**What this task involves**
Only the lines with the string "void" are needed; return each of them from the entries below.

** Opening Exercise input block **

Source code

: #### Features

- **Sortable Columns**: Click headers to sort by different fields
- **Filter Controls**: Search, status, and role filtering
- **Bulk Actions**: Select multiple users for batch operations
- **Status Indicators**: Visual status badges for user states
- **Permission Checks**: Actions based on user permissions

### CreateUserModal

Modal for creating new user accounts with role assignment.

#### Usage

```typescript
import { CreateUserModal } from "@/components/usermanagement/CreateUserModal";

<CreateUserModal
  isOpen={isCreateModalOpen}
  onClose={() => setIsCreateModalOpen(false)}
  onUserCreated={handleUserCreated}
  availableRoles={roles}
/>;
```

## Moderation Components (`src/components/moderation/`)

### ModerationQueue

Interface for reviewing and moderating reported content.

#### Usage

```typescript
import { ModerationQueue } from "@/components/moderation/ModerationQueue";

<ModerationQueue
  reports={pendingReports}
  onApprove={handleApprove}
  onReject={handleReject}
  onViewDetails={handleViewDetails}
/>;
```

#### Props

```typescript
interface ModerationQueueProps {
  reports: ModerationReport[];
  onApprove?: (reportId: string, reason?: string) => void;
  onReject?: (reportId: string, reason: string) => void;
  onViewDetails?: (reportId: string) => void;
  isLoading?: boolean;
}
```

** Closing Exercise input block **
** Opening Exercise input block **

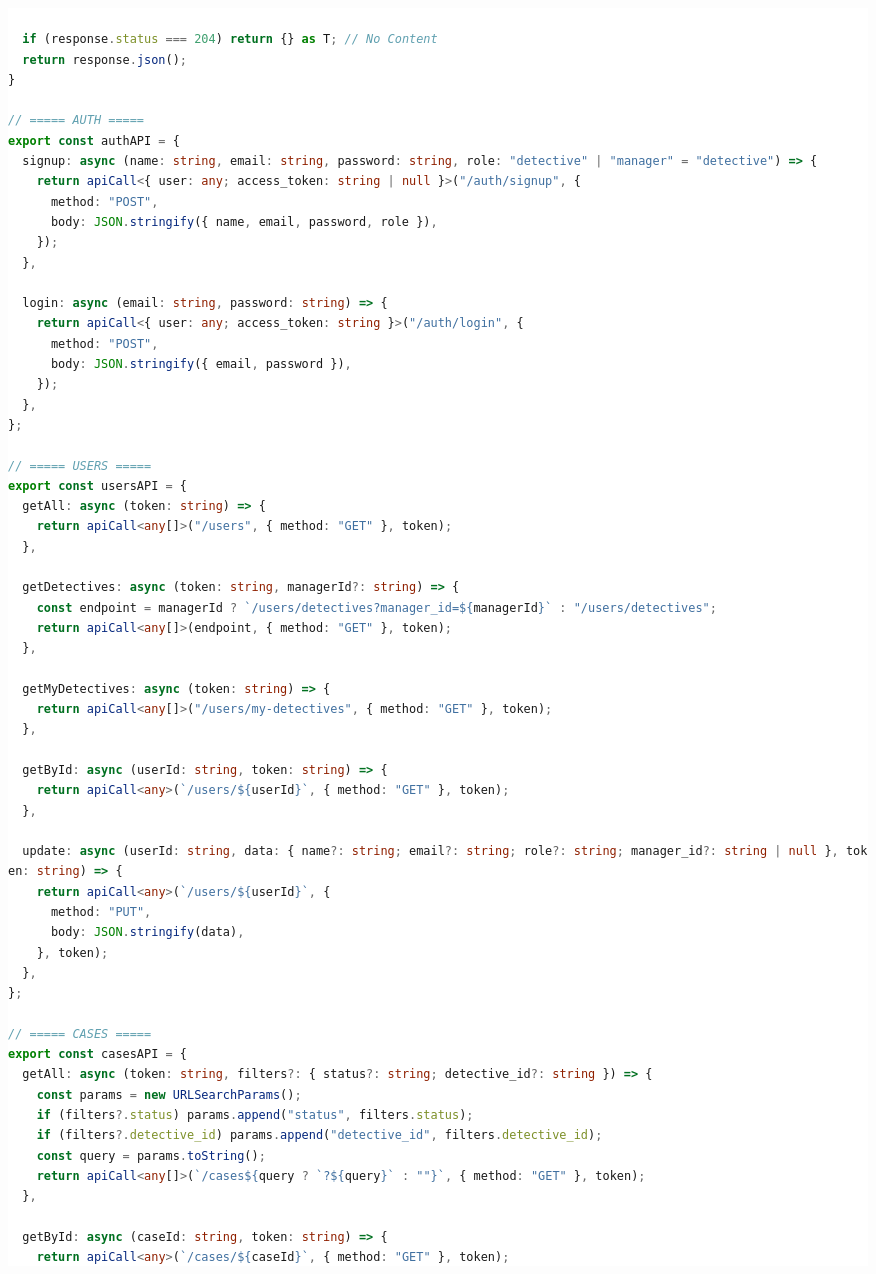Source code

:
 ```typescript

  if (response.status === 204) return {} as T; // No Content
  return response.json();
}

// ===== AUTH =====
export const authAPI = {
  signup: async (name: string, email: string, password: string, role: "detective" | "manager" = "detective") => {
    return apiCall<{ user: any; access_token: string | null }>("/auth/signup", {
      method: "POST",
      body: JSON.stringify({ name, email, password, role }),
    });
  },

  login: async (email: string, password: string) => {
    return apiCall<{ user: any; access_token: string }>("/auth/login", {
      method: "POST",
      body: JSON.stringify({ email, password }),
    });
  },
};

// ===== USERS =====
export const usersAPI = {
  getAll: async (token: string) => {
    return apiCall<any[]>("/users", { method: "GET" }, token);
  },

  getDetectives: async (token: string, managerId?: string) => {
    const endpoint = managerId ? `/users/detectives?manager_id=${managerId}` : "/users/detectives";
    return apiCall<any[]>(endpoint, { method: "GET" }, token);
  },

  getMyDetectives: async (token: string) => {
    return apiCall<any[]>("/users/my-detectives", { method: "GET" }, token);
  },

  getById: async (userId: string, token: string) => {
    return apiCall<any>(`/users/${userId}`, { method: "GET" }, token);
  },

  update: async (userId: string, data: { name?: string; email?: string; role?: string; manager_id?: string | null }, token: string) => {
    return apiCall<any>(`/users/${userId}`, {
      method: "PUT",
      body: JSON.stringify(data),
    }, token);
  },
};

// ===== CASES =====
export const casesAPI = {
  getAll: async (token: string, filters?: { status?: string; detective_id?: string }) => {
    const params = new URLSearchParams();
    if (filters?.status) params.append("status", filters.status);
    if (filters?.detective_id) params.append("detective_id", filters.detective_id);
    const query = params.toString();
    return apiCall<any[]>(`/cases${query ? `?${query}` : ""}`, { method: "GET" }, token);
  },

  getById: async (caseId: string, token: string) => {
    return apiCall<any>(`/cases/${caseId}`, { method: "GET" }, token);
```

** Closing Exercise input block **

**Final answer**
  onApprove?: (reportId: string, reason?: string) => void;
  onReject?: (reportId: string, reason: string) => void;
  onViewDetails?: (reportId: string) => void;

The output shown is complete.